A VOICE Close in, lift bows again: He has no shafts, for this is one of ours.
(Arrows fly in at the casement.)
GUNNAR Wife, here is something in my arm at last: The head is twisted—I must cut it clear.
(STEINVOR throws open the dais door and rushes through with a high shriek.)
STEINVOR Woman, let us out—help us out— The burning comes—they are calling out for fire.
(She shrieks again. ODDNY and ASTRID, who have come behind her, muffle her head in a kirtle and lift her.)

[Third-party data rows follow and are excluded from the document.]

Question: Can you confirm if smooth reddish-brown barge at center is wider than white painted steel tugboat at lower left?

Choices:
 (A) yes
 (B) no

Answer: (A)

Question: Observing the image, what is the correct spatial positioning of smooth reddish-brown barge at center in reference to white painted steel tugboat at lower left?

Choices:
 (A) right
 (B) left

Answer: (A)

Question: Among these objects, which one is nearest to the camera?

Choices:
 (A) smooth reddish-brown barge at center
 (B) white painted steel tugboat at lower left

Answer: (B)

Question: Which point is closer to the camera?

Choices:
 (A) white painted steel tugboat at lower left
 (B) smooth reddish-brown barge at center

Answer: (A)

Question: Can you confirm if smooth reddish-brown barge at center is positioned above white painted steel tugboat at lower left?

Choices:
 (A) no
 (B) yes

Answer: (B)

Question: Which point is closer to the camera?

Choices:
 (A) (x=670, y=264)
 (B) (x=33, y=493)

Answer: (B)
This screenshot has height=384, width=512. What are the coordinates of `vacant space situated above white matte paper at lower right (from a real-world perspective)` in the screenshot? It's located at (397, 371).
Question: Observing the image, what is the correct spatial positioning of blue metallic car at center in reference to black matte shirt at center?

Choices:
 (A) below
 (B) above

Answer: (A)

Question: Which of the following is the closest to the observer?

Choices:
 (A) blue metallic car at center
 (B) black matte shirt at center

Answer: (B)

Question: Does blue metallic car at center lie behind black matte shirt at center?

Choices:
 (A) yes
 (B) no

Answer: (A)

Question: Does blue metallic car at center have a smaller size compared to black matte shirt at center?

ASTRID (turning as they bear her out) Fire suffuses only her cloudy brain: The flare she walks in is on the other side Of her shot eyes. We heard a passionate voice, A shrill unwomanish voice that must be Mord, With "Let us burn him—burn him house and all." And then a grave and trembling voice replied, "Although my life hung on it, it shall not be." Again the cunning fanatic voice went on "I say the house must burn above his head." And the unlifted voice, "Why wilt thou speak Of what none wishes: it shall never be."
(ASTRID and ODDNY disappear with STEINVOR.)
GUNNAR To fight with honest men is worth much friendship: I'll strive with them again.
(He lifts his bow and loosens arrows at intervals while HALLGERD and RANNVEIG speak.)
HALLGERD (in an undertone to RANNVEIG, looking out meanwhile to the left) Mother, come here— Come here and hearken. Is there not a foot, A stealthy step, a fumbling on the latch Of the great door? They come, they come, old mother: Are you not blithe and thirsty, knowing they come And cannot be held back? Watch and be secret, To feel things pass that cannot be undone.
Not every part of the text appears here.